Un homme a été condamné à neuf mois de prison ferme pour « complicité d’escroquerie à la consommation d’électricité ». Cette sanction, prise fin mars par le tribunal judiciaire de Nancy (Meurthe-et-Moselle), est inédite en France selon Enedis, qui s’était portée partie civile dans cette affaire. Dans un communiqué relayé par Lorraine Actu, l’entreprise rappelle en effet qu’« il s’agit de la première peine de prison ferme prononcée au titre du plan national de lutte contre la fraude à l’électricité, lancé en 2024 ».
Des manipulations de compteurs Linky
Le prévenu, épinglé à l’issue d’une enquête menée par les gendarmes, avait mis en place des dispositifs pour trafiquer les compteurs Linky. Il opérait via les réseaux sociaux, où il proposait également à ses clients des formations à ces pratiques illégales. Ces manipulations permettaient de réduire frauduleusement la consommation enregistrée, causant un préjudice important à Enedis et aux fournisseurs d’énergie.

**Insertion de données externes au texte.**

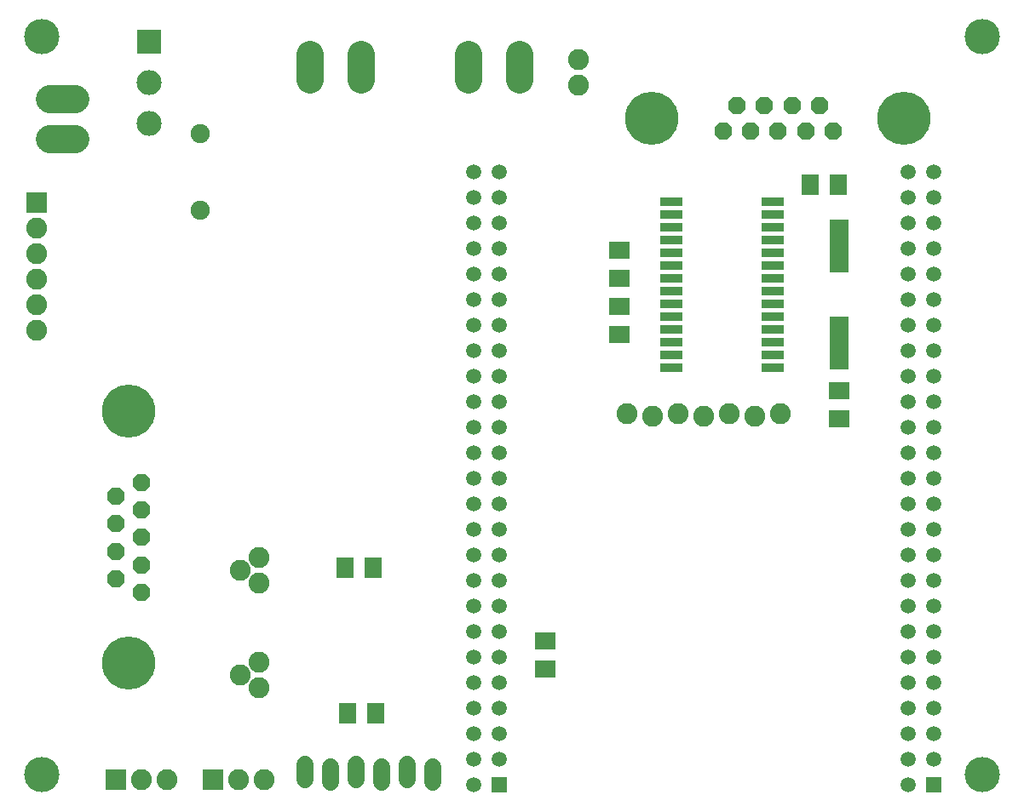
<source format=gbs>
G75*
G70*
%OFA0B0*%
%FSLAX24Y24*%
%IPPOS*%
%LPD*%
%AMOC8*
5,1,8,0,0,1.08239X$1,22.5*
%
%ADD10R,0.0595X0.0595*%
%ADD11C,0.0595*%
%ADD12C,0.0820*%
%ADD13R,0.0789X0.0710*%
%ADD14C,0.0680*%
%ADD15R,0.0980X0.0980*%
%ADD16C,0.0980*%
%ADD17C,0.1080*%
%ADD18OC8,0.0680*%
%ADD19C,0.2080*%
%ADD20R,0.0880X0.0340*%
%ADD21R,0.0780X0.2080*%
%ADD22R,0.0710X0.0789*%
%ADD23C,0.0680*%
%ADD24C,0.1084*%
%ADD25R,0.0820X0.0820*%
%ADD26C,0.0749*%
%ADD27C,0.1380*%
D10*
X021538Y001212D03*
X038538Y001212D03*
D11*
X037538Y001212D03*
X037538Y002212D03*
X038538Y002212D03*
X038538Y003212D03*
X037538Y003212D03*
X037538Y004212D03*
X038538Y004212D03*
X038538Y005212D03*
X037538Y005212D03*
X037538Y006212D03*
X038538Y006212D03*
X038538Y007212D03*
X037538Y007212D03*
X037538Y008212D03*
X038538Y008212D03*
X038538Y009212D03*
X037538Y009212D03*
X037538Y010212D03*
X038538Y010212D03*
X038538Y011212D03*
X037538Y011212D03*
X037538Y012212D03*
X038538Y012212D03*
X038538Y013212D03*
X037538Y013212D03*
X037538Y014212D03*
X038538Y014212D03*
X038538Y015212D03*
X037538Y015212D03*
X037538Y016212D03*
X038538Y016212D03*
X038538Y017212D03*
X037538Y017212D03*
X037538Y018212D03*
X038538Y018212D03*
X038538Y019212D03*
X037538Y019212D03*
X037538Y020212D03*
X038538Y020212D03*
X038538Y021212D03*
X037538Y021212D03*
X037538Y022212D03*
X038538Y022212D03*
X038538Y023212D03*
X037538Y023212D03*
X037538Y024212D03*
X038538Y024212D03*
X038538Y025212D03*
X037538Y025212D03*
X021538Y025212D03*
X020538Y025212D03*
X020538Y024212D03*
X021538Y024212D03*
X021538Y023212D03*
X020538Y023212D03*
X020538Y022212D03*
X021538Y022212D03*
X021538Y021212D03*
X020538Y021212D03*
X020538Y020212D03*
X021538Y020212D03*
X021538Y019212D03*
X021538Y018212D03*
X020538Y018212D03*
X020538Y019212D03*
X020538Y017212D03*
X021538Y017212D03*
X021538Y016212D03*
X020538Y016212D03*
X020538Y015212D03*
X021538Y015212D03*
X021538Y014212D03*
X020538Y014212D03*
X020538Y013212D03*
X021538Y013212D03*
X021538Y012212D03*
X020538Y012212D03*
X020538Y011212D03*
X021538Y011212D03*
X021538Y010212D03*
X020538Y010212D03*
X020538Y009212D03*
X021538Y009212D03*
X021538Y008212D03*
X020538Y008212D03*
X020538Y007212D03*
X020538Y006212D03*
X021538Y006212D03*
X021538Y007212D03*
X021538Y005212D03*
X020538Y005212D03*
X020538Y004212D03*
X021538Y004212D03*
X021538Y003212D03*
X020538Y003212D03*
X020538Y002212D03*
X021538Y002212D03*
X020538Y001212D03*
D12*
X012338Y001412D03*
X011338Y001412D03*
X008538Y001412D03*
X007538Y001412D03*
X012138Y005012D03*
X011388Y005512D03*
X012138Y006012D03*
X012138Y009112D03*
X011388Y009612D03*
X012138Y010112D03*
X003438Y019012D03*
X003438Y020012D03*
X003438Y021012D03*
X003438Y022012D03*
X003438Y023012D03*
X024638Y028612D03*
X024638Y029612D03*
X026538Y015762D03*
X027538Y015662D03*
X028538Y015762D03*
X029538Y015662D03*
X030538Y015762D03*
X031538Y015662D03*
X032538Y015762D03*
D13*
X034838Y015561D03*
X034838Y016664D03*
X026238Y018861D03*
X026238Y019964D03*
X026238Y021061D03*
X026238Y022164D03*
X023338Y006864D03*
X023338Y005761D03*
D14*
X007838Y027112D03*
X007838Y028712D03*
X007838Y030312D03*
D15*
X007838Y030312D03*
D16*
X007838Y028712D03*
X007838Y027112D03*
D17*
X014138Y028812D02*
X014138Y029812D01*
X016138Y029812D02*
X016138Y028812D01*
X020338Y028812D02*
X020338Y029812D01*
X022338Y029812D02*
X022338Y028812D01*
D18*
X030278Y026812D03*
X031358Y026812D03*
X030818Y027812D03*
X031898Y027812D03*
X032978Y027812D03*
X032438Y026812D03*
X033518Y026812D03*
X034598Y026812D03*
X034058Y027812D03*
X007538Y013072D03*
X006538Y012532D03*
X007538Y011992D03*
X006538Y011452D03*
X007538Y010912D03*
X006538Y010372D03*
X007538Y009832D03*
X006538Y009292D03*
X007538Y008752D03*
D19*
X007038Y005982D03*
X007038Y015842D03*
X027508Y027312D03*
X037368Y027312D03*
D20*
X032218Y024062D03*
X032218Y023562D03*
X032218Y023062D03*
X032218Y022562D03*
X032218Y022062D03*
X032218Y021562D03*
X032218Y021062D03*
X032218Y020562D03*
X032218Y020062D03*
X032218Y019562D03*
X032218Y019062D03*
X032218Y018562D03*
X032218Y018062D03*
X032218Y017562D03*
X028258Y017562D03*
X028258Y018062D03*
X028258Y018562D03*
X028258Y019062D03*
X028258Y019562D03*
X028258Y020062D03*
X028258Y020562D03*
X028258Y021062D03*
X028258Y021562D03*
X028258Y022062D03*
X028258Y022562D03*
X028258Y023062D03*
X028258Y023562D03*
X028258Y024062D03*
D21*
X034838Y022312D03*
X034838Y018512D03*
D22*
X034789Y024712D03*
X033687Y024712D03*
X016589Y009712D03*
X015487Y009712D03*
X015587Y004012D03*
X016689Y004012D03*
D23*
X016938Y001912D02*
X016938Y001312D01*
X015938Y001412D02*
X015938Y002012D01*
X014938Y001912D02*
X014938Y001312D01*
X013938Y001412D02*
X013938Y002012D01*
X017938Y002012D02*
X017938Y001412D01*
X018938Y001312D02*
X018938Y001912D01*
D24*
X004940Y026533D02*
X003936Y026533D01*
X003936Y028092D02*
X004940Y028092D01*
D25*
X003438Y024012D03*
X006538Y001412D03*
X010338Y001412D03*
D26*
X009838Y023712D03*
X009838Y026712D03*
D27*
X003638Y001612D03*
X003638Y030512D03*
X040438Y030512D03*
X040438Y001612D03*
M02*

</source>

Un manque à gagner qui se répercute
« Depuis 2022, on a déjà identifié plus de 100 000 suspicions de fraude, explique à ici Lorraine Hervé Luthringer, directeur référant Grand Est et directeur régional Lorraine d’Enedis. Cela représente deux térawattheures d’électricité volés, c’est comme si un habitant de Meurthe-et-Moselle sur deux ne payait pas sa facture d’électricité ». Cette « électricité volée » représente donc un manque à gagner pour Enedis, mais pas seulement. Le fournisseur d’énergie indique ainsi que les factures non réglées par les fraudeurs finissent par se répercuter sur les autres consommateurs, augmentant le coût global de l’électricité pour tous.
Un risque d’accident
De plus, l’entreprise met en garde contre les dangers encourus par ceux qui trafiquent les compteurs. « Les manipulations frauduleuses exposent les occupants, les riverains et les techniciens intervenant sur les installations à des risques élevés d’électrisation et d’incendie », prévient-elle dans son communiqué. Ces pratiques illégales peuvent entraîner des courts-circuits, des surtensions et des incendies, mettant en danger la sécurité des personnes et des biens.
Un signal judiciaire fort
Enedis se félicite donc de la décision du tribunal de Nancy, qui a décidé d’envoyer l’escroc derrière les barreaux. « Cette décision constitue un signal judiciaire fort : la fraude à l’électricité n’est pas une infraction mineure mais un délit pénal sévèrement sanctionné, passible de peines de prison ferme pouvant aller jusqu’à cinq ans. Elle expose également ses auteurs à des amendes pouvant atteindre 75 000 euros pour vol d’énergie et 375 000 euros », conclut l’entreprise. Cette condamnation marque un tournant dans la lutte contre la fraude énergétique en France.